Secure genetic data moves into fast lane of discovery

Identification of genes that underlie deadly complex diseases, such as heart disease, cancer and diabetes, and infections, including HIV-AIDS, papilloma virus, and hepatitis B and C, is extremely difficult, as it requires the availability of a huge amount of genetic information from large numbers of patients and healthy controls. The advent of cheaper and faster ways to sequence whole genomes -- with there likely to be over 200,000 human genomes sequenced this year2 -- has made producing this extensive amount of data effectively a non-issue; however, issues over patient security and data access extremely limit researchers' use of these amazing resources. Thus, identification of genes, replication of findings and independent validation from 'potentially' available data is nearly impossible, due to the necessarily complex and time consuming processes researchers need to go through to obtain access to protected data. Thus, only a very small percentage of data in protected databases are ever used.
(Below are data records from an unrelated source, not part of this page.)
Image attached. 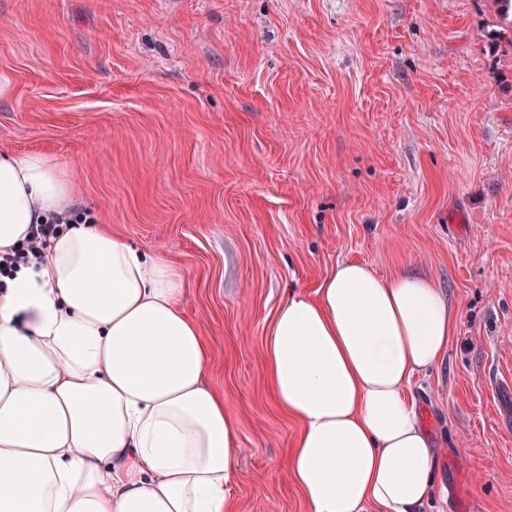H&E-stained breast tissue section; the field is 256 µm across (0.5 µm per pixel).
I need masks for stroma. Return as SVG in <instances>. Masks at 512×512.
I'll return each instance as SVG.
<instances>
[{"label":"stroma","mask_w":512,"mask_h":512,"mask_svg":"<svg viewBox=\"0 0 512 512\" xmlns=\"http://www.w3.org/2000/svg\"><path fill=\"white\" fill-rule=\"evenodd\" d=\"M0 0V151L184 277L240 424V512H308L263 339L287 289L357 261L430 276L459 329L412 392L427 512H512V45L491 0Z\"/></svg>","instance_id":"35a3bbf8"}]
</instances>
To take full advantage of these data to uncover ways to treat or prevent the ~20 million deaths per year worldwide of people suffering from the most common complex diseases3, researchers need new, secure methods to access and share these data.

Now, a large international collaboration of researchers from over 10 different institutions, led by Drs Anton Svitin and Stephen J. O'Brien, developed a web-based tool called GWATCH (Genome-Wide Association Tracks Chromosome Highway), which does exactly this: allows access to usable information from protected human data for discovery without revealing the underlying personal information or raw data.
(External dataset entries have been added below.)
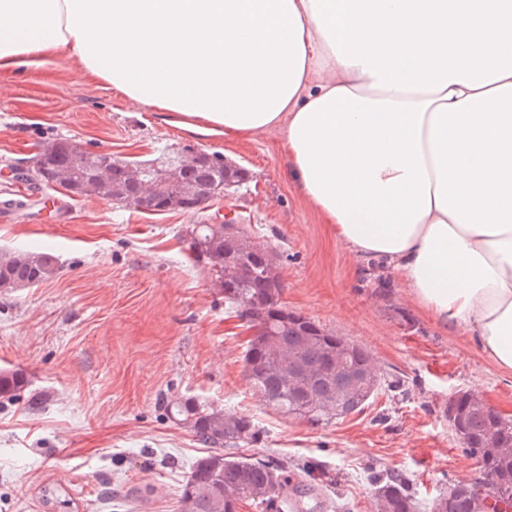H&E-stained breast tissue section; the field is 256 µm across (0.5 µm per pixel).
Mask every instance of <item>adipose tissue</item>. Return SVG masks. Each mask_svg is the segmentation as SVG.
Masks as SVG:
<instances>
[{"label": "adipose tissue", "mask_w": 512, "mask_h": 512, "mask_svg": "<svg viewBox=\"0 0 512 512\" xmlns=\"http://www.w3.org/2000/svg\"><path fill=\"white\" fill-rule=\"evenodd\" d=\"M66 51L300 195L512 370V0H0V73Z\"/></svg>", "instance_id": "ef3b65f1"}]
</instances>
One of the peer reviewers of the article, Lachlan Coin from the University of Queensland, made noted the importance of having such a tool, saying "The discovery of novel genetic variants associated with complex disease has necessitated the formation of large global research consortia to meta-analyse data from very large sample sizes. However, sharing of this data has always been problematic. GWATCH provides an innovative web-platform to facilitate sharing of summary data from GWAS [Genome Wide Association Studies], which will enable researchers to more quickly identify and validate disease-associated genetic variation."

GWATCH allows investigators who were not involved in the original study to access disease-associated genetic variation results from GWAS (using whole genome sequence or SNP-arrays) rather than the raw data that can be used to identify individuals. GWATCH has a colourful and dynamic, user-friendly visualization tool that enables researchers to effectively 'drive down chromosomes highways' and easily see areas that associate with their disease of interest. Further researchers can zoom in for greater detail on variation patterns and see and compare different stages of disease (e.g., HIV infection, AIDS progression and treatment outcome. A GWATCH tutorial video is available at http://www.youtube.com/watch?v=fIeOnZ-WLzo (and a just for fun music remix video at youtu.be/vNayRIk9fQA).

The authors developed and tested GWATCH using an often-requested huge dataset of association data from more than 6000 patients at risk for HIV-AIDS, which had been previously collected by Dr O'Brien and colleagues with funding from the National Institutes of Health, USA. GWATCH, however, can be used for any complex disease study by importing in that study's association results.